Doc Validation
Last Update: 05/02/2025Overview
Doc Validation enables users to split a QA dataset into training and validation sets, a critical step in preparing data for machine learning model development and evaluation.
Use Case
Prepare a dataset for supervised learning by dividing it into two subsets:
- A training set (e.g., 80%) used to train the model.
- A validation set (e.g., 20%) used to assess the model's performance on unseen data.
This ensures fair evaluation and helps prevent overfitting.
Functionality Overview
Input
- Upload a QA file in any supported format:
.jsonl
. - Supported formats: QA Format, DocSynth Single-Turn, Multi-Turn, OpenAI Format.
Configuration Options
- Split Ratio: Define a ratio such as 80/20 or 70/30 for train/validation.
- Fixed Count: Alternatively, specify a fixed number of QA pairs to include in the validation set.

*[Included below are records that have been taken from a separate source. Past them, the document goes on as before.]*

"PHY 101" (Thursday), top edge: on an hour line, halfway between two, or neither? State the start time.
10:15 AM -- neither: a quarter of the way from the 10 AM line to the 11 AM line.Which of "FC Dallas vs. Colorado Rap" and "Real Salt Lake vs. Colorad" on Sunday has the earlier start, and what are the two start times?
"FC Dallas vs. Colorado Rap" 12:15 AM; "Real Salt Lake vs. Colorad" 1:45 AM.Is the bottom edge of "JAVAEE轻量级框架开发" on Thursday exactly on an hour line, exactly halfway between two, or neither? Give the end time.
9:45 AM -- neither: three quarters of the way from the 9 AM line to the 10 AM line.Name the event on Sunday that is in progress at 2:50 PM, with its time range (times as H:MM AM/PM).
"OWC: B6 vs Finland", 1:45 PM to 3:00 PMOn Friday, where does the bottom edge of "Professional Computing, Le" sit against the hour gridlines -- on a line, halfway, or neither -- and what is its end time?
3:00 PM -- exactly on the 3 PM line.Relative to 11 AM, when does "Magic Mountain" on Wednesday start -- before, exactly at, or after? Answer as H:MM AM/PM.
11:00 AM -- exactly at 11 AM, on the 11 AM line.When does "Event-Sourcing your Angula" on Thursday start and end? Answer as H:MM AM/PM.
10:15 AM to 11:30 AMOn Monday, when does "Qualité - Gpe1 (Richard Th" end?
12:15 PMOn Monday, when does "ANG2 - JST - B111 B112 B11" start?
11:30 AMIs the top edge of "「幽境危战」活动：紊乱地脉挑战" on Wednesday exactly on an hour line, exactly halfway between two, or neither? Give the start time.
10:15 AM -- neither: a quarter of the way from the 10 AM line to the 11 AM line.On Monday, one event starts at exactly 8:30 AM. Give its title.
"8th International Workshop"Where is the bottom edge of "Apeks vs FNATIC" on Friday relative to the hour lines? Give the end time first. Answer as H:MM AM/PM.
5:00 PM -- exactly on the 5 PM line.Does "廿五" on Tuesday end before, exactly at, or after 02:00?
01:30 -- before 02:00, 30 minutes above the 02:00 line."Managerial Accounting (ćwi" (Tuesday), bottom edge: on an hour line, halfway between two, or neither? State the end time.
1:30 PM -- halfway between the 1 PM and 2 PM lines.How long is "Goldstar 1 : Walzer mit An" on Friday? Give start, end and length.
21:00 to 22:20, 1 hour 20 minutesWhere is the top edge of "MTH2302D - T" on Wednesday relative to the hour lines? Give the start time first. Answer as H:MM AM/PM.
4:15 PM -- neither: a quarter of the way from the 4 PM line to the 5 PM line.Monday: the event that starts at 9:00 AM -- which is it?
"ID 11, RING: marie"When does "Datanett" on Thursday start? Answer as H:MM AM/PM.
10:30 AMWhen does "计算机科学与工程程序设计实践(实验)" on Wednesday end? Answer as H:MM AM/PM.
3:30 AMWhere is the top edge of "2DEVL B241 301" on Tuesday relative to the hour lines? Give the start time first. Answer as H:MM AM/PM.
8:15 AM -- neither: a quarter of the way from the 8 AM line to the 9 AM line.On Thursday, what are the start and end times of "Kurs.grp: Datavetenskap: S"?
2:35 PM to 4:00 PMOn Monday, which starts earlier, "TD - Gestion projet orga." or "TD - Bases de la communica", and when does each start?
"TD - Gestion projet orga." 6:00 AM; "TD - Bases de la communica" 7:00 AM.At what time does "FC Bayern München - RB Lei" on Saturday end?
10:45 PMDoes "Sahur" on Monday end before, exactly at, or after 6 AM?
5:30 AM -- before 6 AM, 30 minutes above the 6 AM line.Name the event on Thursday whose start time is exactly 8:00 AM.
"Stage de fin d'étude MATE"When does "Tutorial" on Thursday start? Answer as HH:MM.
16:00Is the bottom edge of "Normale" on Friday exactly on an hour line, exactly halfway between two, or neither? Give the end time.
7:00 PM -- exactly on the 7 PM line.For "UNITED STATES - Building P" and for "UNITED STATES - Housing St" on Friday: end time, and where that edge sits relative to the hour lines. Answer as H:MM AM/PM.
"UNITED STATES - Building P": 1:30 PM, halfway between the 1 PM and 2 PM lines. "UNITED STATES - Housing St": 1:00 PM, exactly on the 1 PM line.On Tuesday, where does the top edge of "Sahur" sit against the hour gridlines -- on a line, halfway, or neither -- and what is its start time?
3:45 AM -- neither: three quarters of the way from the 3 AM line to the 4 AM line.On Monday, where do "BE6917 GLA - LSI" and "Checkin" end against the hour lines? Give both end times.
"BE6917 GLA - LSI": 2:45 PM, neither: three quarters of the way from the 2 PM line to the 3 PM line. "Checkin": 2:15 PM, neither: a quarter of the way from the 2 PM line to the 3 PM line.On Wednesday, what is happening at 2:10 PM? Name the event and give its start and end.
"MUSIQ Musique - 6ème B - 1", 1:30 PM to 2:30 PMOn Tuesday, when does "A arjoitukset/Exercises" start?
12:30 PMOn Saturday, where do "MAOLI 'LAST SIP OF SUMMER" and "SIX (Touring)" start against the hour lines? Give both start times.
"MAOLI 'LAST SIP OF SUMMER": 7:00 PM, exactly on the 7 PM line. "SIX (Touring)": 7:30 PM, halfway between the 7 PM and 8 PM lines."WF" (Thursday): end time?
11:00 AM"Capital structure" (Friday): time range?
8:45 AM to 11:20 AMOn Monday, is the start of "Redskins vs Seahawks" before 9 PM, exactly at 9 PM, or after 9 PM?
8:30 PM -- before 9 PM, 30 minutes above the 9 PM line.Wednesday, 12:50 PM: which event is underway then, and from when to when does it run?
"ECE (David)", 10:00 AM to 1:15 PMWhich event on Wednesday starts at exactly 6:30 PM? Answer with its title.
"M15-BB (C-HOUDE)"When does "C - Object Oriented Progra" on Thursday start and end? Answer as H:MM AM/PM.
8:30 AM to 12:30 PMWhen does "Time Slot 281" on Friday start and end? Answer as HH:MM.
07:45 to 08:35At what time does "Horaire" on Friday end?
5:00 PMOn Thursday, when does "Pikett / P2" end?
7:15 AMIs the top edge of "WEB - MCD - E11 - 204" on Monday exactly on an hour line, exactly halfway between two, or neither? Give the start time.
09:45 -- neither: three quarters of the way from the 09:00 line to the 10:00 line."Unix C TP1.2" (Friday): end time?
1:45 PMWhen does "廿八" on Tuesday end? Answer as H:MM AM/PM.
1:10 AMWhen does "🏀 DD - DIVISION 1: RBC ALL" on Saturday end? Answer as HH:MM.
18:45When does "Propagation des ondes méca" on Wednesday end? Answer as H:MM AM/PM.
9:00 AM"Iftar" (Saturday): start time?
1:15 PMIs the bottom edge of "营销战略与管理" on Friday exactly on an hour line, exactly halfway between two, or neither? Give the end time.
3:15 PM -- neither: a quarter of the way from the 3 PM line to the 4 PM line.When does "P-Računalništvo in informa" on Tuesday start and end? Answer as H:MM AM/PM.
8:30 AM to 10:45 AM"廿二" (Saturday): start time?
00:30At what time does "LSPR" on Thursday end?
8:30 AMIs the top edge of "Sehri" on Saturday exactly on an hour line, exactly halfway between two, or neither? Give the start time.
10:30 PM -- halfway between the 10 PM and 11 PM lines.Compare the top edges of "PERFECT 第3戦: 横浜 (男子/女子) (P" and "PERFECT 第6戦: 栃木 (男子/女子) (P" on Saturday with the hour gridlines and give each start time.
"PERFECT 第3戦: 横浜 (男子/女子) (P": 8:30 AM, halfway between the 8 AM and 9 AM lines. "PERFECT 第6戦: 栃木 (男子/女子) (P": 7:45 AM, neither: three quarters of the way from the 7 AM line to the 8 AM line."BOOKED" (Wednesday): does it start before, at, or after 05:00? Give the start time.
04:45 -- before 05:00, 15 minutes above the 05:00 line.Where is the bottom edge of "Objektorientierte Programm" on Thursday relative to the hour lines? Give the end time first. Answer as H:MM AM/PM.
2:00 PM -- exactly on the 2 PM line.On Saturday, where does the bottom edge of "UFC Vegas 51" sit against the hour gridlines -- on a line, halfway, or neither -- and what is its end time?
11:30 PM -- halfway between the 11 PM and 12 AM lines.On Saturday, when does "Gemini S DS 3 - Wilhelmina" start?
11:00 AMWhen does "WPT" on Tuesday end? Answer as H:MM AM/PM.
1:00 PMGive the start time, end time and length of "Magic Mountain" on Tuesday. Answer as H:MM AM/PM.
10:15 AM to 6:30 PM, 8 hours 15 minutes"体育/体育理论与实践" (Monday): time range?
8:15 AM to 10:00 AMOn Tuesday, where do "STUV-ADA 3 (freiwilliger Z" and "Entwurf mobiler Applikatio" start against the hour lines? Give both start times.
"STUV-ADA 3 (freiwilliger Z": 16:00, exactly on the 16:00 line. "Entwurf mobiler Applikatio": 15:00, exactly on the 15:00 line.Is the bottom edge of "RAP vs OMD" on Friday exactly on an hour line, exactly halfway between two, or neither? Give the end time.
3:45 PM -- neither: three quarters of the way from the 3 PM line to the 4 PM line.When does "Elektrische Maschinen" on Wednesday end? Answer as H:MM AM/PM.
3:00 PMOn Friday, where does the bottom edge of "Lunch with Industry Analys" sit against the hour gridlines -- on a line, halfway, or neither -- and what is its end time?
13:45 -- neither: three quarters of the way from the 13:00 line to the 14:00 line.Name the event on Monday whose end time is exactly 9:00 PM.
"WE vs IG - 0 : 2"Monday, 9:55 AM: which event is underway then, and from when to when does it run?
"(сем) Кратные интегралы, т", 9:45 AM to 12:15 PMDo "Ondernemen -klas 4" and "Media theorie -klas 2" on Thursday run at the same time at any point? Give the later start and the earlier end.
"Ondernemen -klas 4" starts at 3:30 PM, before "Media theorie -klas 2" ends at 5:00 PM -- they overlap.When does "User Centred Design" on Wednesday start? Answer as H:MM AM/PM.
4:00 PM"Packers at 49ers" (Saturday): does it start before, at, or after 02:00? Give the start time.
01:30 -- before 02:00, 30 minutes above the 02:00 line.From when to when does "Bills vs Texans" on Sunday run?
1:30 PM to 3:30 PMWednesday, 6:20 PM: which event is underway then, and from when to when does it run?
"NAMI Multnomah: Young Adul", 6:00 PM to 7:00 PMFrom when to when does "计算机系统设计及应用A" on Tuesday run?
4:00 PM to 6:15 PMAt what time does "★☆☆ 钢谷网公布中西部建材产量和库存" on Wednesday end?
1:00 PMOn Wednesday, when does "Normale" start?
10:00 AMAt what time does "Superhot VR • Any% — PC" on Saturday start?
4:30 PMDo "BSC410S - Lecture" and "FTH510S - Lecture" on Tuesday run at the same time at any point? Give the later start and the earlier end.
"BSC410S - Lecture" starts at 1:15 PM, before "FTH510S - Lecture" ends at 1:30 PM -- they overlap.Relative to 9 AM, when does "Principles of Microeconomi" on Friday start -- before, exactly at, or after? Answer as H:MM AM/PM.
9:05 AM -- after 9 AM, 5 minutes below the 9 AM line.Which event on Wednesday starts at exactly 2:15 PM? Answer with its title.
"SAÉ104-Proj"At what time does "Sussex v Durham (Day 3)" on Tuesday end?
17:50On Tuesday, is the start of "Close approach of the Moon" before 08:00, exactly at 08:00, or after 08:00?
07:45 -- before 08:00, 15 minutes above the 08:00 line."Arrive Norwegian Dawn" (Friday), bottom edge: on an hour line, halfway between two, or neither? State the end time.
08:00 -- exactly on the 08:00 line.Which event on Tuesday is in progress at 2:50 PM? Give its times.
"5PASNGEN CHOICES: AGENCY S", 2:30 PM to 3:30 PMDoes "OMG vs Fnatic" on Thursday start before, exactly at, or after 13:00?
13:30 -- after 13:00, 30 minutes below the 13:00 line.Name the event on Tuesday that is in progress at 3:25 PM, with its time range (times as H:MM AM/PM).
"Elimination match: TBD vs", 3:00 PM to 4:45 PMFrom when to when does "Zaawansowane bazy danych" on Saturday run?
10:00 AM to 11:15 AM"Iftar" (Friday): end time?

- Shuffle (Optional): Randomly shuffle the dataset before splitting to avoid order bias.
Processing
- The tool preserves the original format of the uploaded file.
- Generates two output files corresponding to the defined split.
Output
- Training File: e.g.,
train.jsonl
– Contains the specified portion of QA pairs for training. - Validation File: e.g.,
validation.jsonl
– Contains the remainder of QA pairs for evaluation.
Example
Input File: 10 QA pairs
Split Ratio: 80/20
Result:
train.jsonl
: 8 QA pairsvalidation.jsonl
: 2 QA pairs
Both files retain the original format (e.g., OpenAI format or QA format), ensuring compatibility with your training pipeline.